Compare 2 flat files

Hi Frnds,

I have a flat file with millions of records. .

Now I on this. (I prefer for AWK as its gives good performance.)

Old_file.txt

1 gopi ase ....
2 arun pl ...
3 jack sutha ..
4 peter pm ..
...

New_file.txt

4 peter pm ..
..

Outputfile.txt
2 arun pl ..
..

Code:-

nawk ' NR==FNR{a[$1]=$0 ; next} !a[$1] ' New_file.txt Old_file.txt > Output.txt
o/p:-

2 arun pl 

:D:D:D:D

Hi, I can see that You prefer AWK but the small program comm can also be very useful. I think it wouldn't barf on big files unless there are too many lines between diffs.

Example, this will show You the lines that does not exist in both files:

comm -3 oldfile.txt newfile.txt

So in the case of newfile.txt only having records removed, it would work.
Best regards,
Lakris

kindly ..but I didn't know that nawk or gawk will barf on big files!!!!

=-=-=

▶ Exercise brief: Reproduce the forum thread on comparing two flat files word for word, from its title to the final reply.

=-=-=

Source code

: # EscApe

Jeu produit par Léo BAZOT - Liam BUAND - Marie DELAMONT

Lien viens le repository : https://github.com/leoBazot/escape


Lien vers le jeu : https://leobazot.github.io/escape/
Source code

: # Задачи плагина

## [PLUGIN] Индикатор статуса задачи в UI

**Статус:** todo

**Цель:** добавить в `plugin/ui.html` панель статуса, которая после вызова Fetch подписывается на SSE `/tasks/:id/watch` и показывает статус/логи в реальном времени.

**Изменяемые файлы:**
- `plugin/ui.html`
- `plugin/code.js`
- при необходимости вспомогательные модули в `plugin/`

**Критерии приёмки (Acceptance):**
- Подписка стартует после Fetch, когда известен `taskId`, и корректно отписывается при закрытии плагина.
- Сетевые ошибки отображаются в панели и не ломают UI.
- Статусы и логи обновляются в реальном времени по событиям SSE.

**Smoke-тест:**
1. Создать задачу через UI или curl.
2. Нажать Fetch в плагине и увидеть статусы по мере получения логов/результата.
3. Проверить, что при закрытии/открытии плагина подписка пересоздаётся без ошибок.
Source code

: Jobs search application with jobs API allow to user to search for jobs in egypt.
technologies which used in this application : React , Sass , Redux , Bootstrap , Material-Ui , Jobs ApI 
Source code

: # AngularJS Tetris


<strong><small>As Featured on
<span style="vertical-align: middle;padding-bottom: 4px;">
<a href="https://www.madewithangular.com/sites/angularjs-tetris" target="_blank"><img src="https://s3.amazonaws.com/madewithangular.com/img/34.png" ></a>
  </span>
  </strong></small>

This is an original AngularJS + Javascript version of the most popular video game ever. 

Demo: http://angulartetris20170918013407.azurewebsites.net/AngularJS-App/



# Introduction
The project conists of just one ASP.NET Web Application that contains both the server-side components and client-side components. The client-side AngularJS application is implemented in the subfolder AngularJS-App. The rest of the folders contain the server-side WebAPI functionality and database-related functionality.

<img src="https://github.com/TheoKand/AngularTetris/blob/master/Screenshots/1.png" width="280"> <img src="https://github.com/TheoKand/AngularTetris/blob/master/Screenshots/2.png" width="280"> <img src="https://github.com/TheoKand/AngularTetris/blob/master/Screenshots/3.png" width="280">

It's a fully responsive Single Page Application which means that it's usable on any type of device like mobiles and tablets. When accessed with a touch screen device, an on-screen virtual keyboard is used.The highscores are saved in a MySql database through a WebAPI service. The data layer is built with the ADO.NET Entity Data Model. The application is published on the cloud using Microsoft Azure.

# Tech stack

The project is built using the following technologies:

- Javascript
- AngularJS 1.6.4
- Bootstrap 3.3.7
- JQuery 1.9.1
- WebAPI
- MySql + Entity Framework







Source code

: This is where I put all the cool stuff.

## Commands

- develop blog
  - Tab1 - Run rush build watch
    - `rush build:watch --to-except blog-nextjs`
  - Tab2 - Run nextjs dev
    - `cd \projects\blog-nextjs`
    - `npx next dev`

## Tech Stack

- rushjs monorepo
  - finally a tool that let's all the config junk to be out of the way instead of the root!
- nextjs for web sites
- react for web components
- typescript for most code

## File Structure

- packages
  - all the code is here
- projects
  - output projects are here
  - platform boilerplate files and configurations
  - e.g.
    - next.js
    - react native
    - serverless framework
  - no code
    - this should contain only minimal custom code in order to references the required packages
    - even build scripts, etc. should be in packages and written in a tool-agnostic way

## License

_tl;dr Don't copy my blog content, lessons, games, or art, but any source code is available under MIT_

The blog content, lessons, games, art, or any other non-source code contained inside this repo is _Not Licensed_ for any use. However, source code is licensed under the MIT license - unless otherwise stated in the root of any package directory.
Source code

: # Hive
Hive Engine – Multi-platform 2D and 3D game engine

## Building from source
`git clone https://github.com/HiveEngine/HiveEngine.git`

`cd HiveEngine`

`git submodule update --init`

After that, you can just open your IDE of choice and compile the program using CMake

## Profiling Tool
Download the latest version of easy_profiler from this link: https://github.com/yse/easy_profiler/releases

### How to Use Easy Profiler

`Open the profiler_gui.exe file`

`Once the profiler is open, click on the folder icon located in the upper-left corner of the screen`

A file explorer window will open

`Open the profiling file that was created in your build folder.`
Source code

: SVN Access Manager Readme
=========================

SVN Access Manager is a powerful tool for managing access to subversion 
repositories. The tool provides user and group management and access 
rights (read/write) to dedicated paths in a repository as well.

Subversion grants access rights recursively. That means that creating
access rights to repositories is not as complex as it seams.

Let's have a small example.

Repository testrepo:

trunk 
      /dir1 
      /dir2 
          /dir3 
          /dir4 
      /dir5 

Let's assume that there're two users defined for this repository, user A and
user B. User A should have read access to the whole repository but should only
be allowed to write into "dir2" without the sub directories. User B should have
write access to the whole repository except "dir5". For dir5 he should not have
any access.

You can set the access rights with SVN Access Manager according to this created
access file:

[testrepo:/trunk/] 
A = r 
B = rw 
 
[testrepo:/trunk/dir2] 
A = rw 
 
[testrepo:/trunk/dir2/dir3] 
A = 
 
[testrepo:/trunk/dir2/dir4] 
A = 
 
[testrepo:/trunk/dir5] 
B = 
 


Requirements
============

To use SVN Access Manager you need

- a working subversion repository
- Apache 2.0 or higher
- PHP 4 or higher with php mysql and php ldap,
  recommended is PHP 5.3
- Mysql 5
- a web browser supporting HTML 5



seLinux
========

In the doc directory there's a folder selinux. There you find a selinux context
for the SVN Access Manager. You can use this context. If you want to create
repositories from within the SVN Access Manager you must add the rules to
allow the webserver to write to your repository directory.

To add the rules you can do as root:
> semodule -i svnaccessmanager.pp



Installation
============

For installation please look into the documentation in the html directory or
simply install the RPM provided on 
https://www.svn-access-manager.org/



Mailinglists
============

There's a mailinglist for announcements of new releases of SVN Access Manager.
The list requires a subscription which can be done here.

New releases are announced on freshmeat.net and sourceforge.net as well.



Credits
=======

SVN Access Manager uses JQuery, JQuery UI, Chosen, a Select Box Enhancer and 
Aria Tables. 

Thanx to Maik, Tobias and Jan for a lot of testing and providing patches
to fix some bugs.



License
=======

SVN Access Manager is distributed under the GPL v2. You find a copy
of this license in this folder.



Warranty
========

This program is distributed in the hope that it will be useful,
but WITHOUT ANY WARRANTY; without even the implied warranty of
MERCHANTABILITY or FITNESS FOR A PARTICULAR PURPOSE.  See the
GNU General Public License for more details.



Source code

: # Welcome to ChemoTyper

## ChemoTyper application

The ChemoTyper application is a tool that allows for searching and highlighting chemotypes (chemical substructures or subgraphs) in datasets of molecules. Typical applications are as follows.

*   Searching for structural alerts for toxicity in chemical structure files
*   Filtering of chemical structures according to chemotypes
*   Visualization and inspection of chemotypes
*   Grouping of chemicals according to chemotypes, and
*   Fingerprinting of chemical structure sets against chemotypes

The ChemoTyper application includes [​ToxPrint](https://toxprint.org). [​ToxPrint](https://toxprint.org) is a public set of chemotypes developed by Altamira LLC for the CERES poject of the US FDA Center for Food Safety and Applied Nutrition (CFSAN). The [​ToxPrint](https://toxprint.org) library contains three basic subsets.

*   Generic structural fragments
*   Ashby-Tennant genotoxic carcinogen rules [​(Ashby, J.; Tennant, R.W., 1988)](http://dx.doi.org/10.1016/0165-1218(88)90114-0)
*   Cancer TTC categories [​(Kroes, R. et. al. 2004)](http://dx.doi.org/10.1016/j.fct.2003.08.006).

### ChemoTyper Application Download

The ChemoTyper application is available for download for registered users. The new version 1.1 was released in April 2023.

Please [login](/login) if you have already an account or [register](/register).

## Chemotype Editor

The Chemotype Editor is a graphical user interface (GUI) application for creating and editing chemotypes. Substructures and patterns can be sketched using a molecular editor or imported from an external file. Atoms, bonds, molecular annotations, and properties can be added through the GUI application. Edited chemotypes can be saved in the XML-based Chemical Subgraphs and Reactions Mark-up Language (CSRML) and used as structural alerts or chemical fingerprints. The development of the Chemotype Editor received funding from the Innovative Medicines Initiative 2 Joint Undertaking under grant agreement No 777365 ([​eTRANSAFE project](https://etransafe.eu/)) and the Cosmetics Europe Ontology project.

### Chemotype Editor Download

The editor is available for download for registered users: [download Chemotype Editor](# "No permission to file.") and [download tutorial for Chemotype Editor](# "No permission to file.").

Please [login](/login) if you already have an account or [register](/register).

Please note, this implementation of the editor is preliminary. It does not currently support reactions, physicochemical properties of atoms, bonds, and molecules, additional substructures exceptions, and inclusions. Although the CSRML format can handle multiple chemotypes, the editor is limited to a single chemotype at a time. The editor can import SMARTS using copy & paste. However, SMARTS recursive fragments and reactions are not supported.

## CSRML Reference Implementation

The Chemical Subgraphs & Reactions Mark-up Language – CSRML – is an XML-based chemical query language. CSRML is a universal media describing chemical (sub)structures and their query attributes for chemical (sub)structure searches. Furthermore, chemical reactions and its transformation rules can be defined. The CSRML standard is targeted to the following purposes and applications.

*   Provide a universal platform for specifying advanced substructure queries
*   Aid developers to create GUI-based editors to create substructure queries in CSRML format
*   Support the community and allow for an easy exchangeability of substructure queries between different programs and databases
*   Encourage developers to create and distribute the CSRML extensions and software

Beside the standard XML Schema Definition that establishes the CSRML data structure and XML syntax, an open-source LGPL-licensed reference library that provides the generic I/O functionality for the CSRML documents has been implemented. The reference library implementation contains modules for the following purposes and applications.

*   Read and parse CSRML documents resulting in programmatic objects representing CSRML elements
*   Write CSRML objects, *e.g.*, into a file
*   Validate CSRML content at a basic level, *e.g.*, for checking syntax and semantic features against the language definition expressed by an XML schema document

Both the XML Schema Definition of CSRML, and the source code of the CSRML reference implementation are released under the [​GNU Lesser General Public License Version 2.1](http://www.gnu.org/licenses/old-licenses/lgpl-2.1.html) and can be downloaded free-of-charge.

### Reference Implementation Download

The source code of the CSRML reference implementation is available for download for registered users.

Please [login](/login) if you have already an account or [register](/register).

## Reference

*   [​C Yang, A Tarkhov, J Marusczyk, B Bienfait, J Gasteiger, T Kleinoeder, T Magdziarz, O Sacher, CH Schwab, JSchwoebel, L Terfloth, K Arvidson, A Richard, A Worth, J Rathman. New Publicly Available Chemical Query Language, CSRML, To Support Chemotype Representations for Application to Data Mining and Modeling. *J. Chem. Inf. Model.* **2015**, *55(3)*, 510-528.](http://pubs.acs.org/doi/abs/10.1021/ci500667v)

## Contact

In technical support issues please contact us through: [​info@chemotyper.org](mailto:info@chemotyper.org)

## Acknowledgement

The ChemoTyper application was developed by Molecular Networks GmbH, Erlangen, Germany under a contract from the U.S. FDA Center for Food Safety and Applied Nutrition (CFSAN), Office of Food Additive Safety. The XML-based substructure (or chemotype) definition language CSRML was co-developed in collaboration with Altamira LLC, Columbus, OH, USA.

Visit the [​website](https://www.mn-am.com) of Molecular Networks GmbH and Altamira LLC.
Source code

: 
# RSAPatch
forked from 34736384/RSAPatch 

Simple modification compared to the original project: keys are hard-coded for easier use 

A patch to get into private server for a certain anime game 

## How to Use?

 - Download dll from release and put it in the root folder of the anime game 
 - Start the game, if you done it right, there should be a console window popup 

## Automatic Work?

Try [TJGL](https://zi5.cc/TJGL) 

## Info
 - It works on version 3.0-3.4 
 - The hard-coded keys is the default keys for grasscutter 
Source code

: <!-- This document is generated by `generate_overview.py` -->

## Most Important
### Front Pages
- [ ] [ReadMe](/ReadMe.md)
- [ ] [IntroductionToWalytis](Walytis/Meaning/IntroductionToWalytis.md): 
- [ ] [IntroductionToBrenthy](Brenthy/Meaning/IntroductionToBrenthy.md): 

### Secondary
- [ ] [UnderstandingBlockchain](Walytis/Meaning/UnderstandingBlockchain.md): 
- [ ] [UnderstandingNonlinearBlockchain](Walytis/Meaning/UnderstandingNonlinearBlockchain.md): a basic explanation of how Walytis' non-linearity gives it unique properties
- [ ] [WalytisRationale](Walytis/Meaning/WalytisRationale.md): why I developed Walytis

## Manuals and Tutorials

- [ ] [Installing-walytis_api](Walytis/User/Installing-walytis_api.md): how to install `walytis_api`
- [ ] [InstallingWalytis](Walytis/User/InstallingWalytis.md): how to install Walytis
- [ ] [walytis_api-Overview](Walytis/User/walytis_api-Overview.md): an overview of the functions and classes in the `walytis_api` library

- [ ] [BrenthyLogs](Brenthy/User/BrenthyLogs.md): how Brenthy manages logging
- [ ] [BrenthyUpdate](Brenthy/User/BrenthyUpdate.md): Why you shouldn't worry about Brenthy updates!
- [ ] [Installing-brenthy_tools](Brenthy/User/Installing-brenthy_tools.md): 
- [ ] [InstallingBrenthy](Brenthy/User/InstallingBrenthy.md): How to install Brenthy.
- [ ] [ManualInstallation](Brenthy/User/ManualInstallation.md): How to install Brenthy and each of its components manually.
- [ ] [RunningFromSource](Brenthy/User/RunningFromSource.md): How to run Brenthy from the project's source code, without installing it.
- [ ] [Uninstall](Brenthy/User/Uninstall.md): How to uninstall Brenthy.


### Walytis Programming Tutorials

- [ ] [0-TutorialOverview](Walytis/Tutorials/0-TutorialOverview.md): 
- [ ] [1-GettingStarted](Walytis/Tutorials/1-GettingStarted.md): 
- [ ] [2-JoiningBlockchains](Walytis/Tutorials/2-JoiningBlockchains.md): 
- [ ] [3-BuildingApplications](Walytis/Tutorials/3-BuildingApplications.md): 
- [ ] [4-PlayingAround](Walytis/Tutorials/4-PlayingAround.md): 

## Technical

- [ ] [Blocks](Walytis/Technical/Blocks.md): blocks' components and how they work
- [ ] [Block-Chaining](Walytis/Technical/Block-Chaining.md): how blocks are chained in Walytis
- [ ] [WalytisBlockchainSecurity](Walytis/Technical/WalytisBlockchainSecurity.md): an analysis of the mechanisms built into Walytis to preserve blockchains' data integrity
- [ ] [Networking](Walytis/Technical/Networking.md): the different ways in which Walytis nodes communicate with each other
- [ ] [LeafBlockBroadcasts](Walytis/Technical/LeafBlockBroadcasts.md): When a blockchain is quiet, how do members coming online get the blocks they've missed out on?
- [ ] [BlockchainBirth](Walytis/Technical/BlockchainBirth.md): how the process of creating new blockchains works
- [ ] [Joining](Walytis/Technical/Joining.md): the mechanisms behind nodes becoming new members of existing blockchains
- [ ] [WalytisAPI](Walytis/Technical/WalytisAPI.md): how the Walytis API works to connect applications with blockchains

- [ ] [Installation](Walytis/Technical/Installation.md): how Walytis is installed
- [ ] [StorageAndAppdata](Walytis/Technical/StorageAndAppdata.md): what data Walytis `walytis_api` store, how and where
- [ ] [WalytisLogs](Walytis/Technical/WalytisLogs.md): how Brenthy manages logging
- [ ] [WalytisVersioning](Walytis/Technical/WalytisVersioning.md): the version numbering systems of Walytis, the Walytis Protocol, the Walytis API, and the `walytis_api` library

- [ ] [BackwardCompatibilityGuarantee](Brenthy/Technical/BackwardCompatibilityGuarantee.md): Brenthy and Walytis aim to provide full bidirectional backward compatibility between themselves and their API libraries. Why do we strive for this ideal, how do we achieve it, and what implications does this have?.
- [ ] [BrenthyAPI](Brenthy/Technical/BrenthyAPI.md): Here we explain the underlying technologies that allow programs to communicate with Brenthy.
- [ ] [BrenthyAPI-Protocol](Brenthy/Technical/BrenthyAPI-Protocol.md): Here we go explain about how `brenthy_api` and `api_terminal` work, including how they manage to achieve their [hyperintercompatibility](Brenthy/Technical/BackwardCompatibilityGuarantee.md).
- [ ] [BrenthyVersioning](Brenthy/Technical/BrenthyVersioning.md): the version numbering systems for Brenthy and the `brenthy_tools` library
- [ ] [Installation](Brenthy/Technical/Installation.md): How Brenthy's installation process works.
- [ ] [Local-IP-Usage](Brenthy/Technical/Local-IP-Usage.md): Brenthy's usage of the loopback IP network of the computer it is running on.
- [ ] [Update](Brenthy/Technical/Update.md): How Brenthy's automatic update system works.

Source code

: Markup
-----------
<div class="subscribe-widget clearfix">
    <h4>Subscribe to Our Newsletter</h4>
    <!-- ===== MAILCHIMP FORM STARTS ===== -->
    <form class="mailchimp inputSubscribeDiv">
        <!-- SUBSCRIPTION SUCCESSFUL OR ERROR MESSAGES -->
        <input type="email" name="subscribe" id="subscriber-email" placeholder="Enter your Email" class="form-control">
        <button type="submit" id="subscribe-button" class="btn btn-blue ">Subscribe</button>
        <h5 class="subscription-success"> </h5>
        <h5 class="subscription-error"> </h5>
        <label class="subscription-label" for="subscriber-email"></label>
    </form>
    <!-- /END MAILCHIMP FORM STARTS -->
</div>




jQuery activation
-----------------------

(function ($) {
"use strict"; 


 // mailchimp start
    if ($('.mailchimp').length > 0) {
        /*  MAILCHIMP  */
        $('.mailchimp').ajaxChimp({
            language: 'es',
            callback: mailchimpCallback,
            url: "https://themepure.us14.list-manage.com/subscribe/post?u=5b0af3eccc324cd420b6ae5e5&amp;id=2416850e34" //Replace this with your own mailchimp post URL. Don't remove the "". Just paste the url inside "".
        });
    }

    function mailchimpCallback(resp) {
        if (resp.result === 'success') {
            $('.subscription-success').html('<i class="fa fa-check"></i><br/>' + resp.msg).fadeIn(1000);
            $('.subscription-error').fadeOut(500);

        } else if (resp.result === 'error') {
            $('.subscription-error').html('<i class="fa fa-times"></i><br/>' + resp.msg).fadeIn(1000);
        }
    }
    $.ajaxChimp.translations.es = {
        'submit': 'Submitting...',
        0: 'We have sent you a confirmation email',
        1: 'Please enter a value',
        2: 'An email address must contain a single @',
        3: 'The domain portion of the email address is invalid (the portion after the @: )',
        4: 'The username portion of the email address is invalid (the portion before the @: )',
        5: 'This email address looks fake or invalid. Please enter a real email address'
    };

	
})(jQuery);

=-=-=

▶ Written answer:
Compare 2 flat files

Hi Frnds,

I have a flat file with millions of records. .

Now I on this. (I prefer for AWK as its gives good performance.)

Old_file.txt

1 gopi ase ....
2 arun pl ...
3 jack sutha ..
4 peter pm ..
...

New_file.txt

4 peter pm ..
..

Outputfile.txt
2 arun pl ..
..

Code:-

nawk ' NR==FNR{a[$1]=$0 ; next} !a[$1] ' New_file.txt Old_file.txt > Output.txt
o/p:-

2 arun pl 

:D:D:D:D

Hi, I can see that You prefer AWK but the small program comm can also be very useful. I think it wouldn't barf on big files unless there are too many lines between diffs.

Example, this will show You the lines that does not exist in both files:

comm -3 oldfile.txt newfile.txt

So in the case of newfile.txt only having records removed, it would work.
Best regards,
Lakris

kindly ..but I didn't know that nawk or gawk will barf on big files!!!!